Tendrá quizás unos cinco años. Lleva suéter y chompa que lo protegen del frío, más una gorra para esconderse de ciertas miradas.
Su abuelo lo sostiene. Es el encargado de llevar armónica y güiro y presentar al singular conjunto en un bus urbano de la ciudad, el tercero o cuarto que abordan esa mañana.
Luego del performance inicial, el anciano le propina un “cariñoso” empujoncito al niño que agarra sus maracas y se incorpora al improvisado concierto.
Agazapado bajo la visera y con una timidez espantosa el chiquillo se pone a zarandear los instrumentos, mientras los acordes van tomando forma y sensibilizando, más que deleitando, a algunos viajeros.
La escena suele ser común en Quito. Por allí desfilaron antes un vendedor de música eme pe tres, otro de medicina natural, un débil visual y una pareja de juglares venezolanos con textos de Celia Cruz. Todos con un solo objetivo: llevarse unas monedas a casa.
Al ver aquel niño recordé “Los vendedores de Diarios”, de José Martí donde se habla de un Padre en Nueva York que solía llevar a su hijo de cinco años a ver cómo batallaban por la vida los niños pobres, parecidísimo a este pequeño de mi historia.
Para algunos, aplatanados en sus asientos, era más de lo mismo. Para mí no: su mirada esquiva, el retraído chiki cha, chiki chaka de las maracas azules y la actitud casi robótica, mimética de quien no quiere pero tiene que estar ahí resultan conmovedores.
Al final el abuelo conmina al infante a pasar por los asientos. Nunca será él quien implore los centavos. Es el niño de apenas cinco años quien pasa el cepillo y “espera ansioso, con la mano tendida”.

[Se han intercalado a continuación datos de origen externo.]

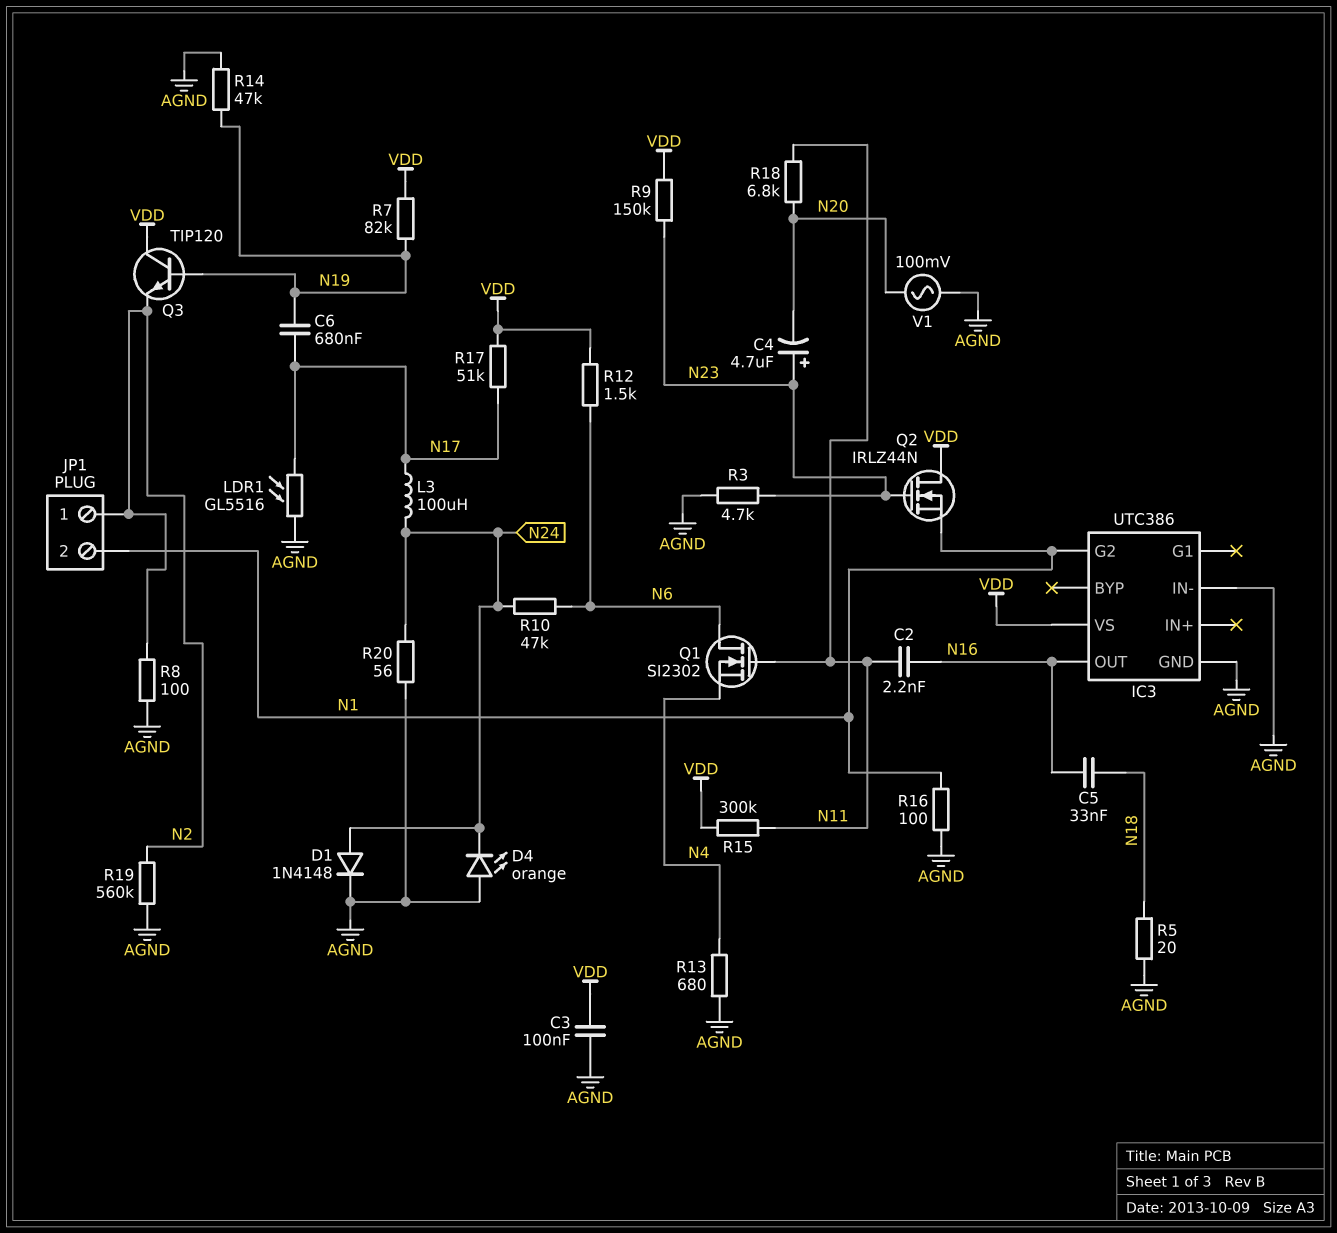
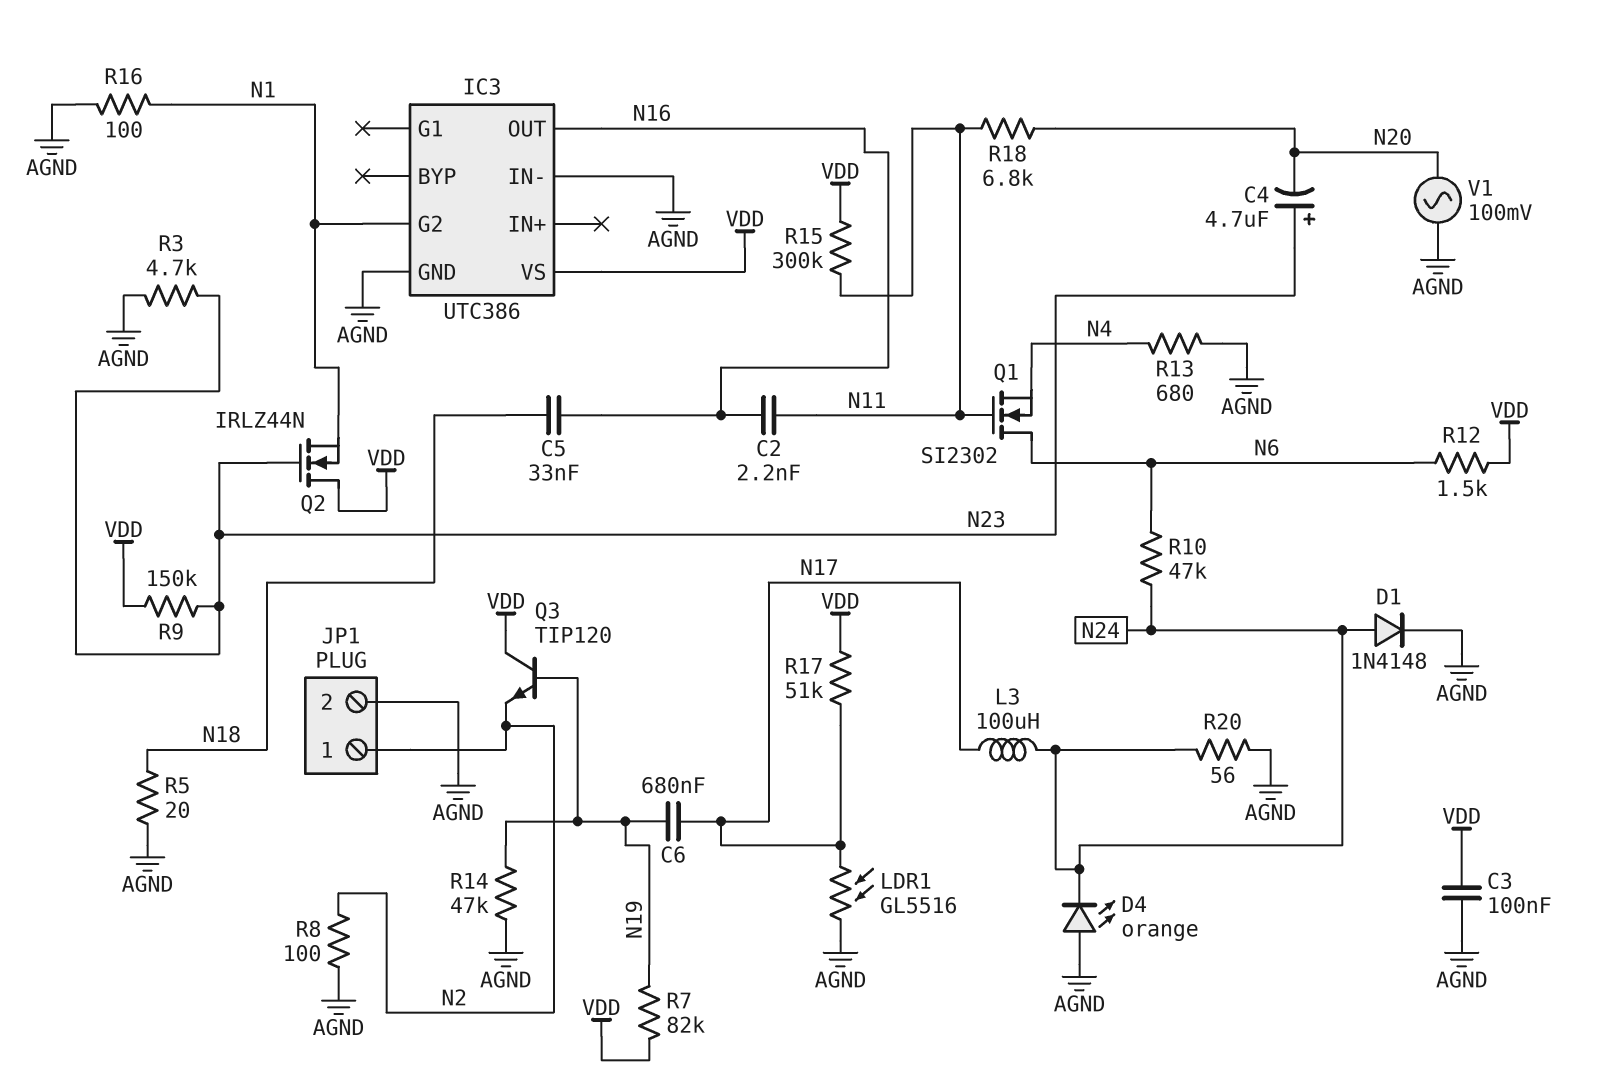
JP1 pin 2: N1 -> AGND
R19: 560k (AGND, N2) -> none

Y como en aquella escena norteamericana, “dan deseos de vaciar sobre ellos los bolsillos”.
Gracias por tu relato me sentí en el lugar escuchando la música ¡¡
Gracias. Uno de los objetivos de la crónica es lograr que el lector asista a la escena o la historia que se narra. Si lo conseguí pues un enorme placer. Gracias por su comentario.